Metspalu et al Data Relatedness

I performed IBD analysis on the Metspalu dataset using plink and found the relatedness of the following samples to be too high.

ID1 Source1 Population1 ID2 Source2 Population2 IBD Estimate
Mawasi1 Metspalu Mawasi Mawasi1 Chaubey Mawasi 100%
VELZ260 Metspalu Velama Velama_184_R2 Reich Velama 99%
VELZ260 Metspalu Velama VELZ265 Metspalu Velama 19%
VELZ265 Metspalu Velama Velama_184_R2 Reich Velama 19%
D254 Metspalu Tharu Tharu_107_R1 Reich Tharu 99%
D260 Metspalu Tharu Tharu_108_R1 Reich Tharu 98%
evo_32 Metspalu Kanjar 321e Metspalu Kol 53%
HA030 Metspalu Dharkar HA039 Metspalu Dharkar 52%
A387 Metspalu Dusadh A388 Metspalu Dusadh 52%
A394 Metspalu Dusadh A395 Metspalu Dusadh 52%
A395 Metspalu Dusadh A393 Metspalu Dusadh 46%
A394 Metspalu Dusadh A393 Metspalu Dusadh 45%
A392 Metspalu Dusadh A393 Metspalu Dusadh 32%
A392 Metspalu Dusadh A395 Metspalu Dusadh 31%
A392 Metspalu Dusadh A394 Metspalu Dusadh 28%
evo_37 Metspalu Kanjar HA023 Metspalu Dharkar 27%
HA039 Metspalu Dharkar HA041 Metspalu Dharkar 24%
HLKP245 Metspalu Hakkipikki Hallaki_137_R2 Reich Hallaki 22%
PULD160 Metspalu Pulliyar PULD162 Metspalu Pulliyar 20%

As you can see, three samples from Reich et al seem to be the same as Metspalu et al. In addition, two Reich samples seem to be related to Metspalu samples.

There are some Metspalu samples who are likely related to one another. A 50% indicates likely a parent-child or sibling-sibling relationship. A 45-46% relatedness is most likely siblings in my opinion. An 18-19% percentage could be a 1st cousin relationship in an endogamous community. it could also just be the background relatedness in a small, bottlenecked and endogamous community.

It looks like about half of the Dusadh in the Metspalu dataset are related.

I am surprised at the close relationship of a Kanjar and a Kol in the dataset, though both are from Uttar Pradesh.


  1. Is it so hard to do sampling without incorporating relatives? Most ethnic or regional groups have millions of members.

    • With endogamy the relatedness within groups is very high. In our relatively insular caste (total population ~7 million) in spite of gotra and clan exogamy almost everyone is related within a few degrees to another.

    • I think it is hard.

      • Why? You have the option of collecting all samples of an ethnic group from different locales of a country. This way all samples of the ethnic group will likely be non-relatives.

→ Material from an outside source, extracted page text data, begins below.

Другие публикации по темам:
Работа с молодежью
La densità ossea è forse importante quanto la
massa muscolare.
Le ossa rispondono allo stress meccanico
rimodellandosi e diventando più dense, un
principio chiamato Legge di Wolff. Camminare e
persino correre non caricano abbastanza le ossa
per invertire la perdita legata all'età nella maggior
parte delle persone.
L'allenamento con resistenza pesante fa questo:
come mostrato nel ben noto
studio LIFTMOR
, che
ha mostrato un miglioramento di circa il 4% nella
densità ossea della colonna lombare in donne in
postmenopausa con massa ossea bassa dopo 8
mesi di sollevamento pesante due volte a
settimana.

  2. While I can see the difficulty in collecting unrelated samples what I can't understand is the lack first-level pruning/cleaning-up of data just as you have done above. A careful reading of the Material and Methods doesn't show any specific issue here. It's not rocket-science and there is no reason to doubt your numbers above. (Perhaps the data you were given was the
    unpruned set? The dataset is passwd-protected at NCBi/GEO.)

    Assuming your days for the next week had 48h each (:)) it shouldn't be too
    hard to compute if this data indeed did skew relevant haplotype frequecies
    and/or Fst's, right? (These two strike me as the most probable - perhaps I
    am mistaken in this.)

    • The blood/saliva samples are collected by one (or more groups), the genotyping is done by another lab and the analysis (that brought us the paper) is done by others still. Usually it's at the last step that you find out about samples being related. It's not possible to go back into the field then.

      My guess is the results in the paper are not impacted much by those relatives. The Reich et al data was used in only a couple of analyses. The only population whose results are likely to be affected is Dusadh.

      I am going to compute Fst to compare with the Metspalu et al paper.

      • Yes, given the size of the related set above to the set used in the analyses, I expect it to have minimal impact on the results if any. I was a bit surprised there was no mention of this related set in the paper. Agree with your first paragraph.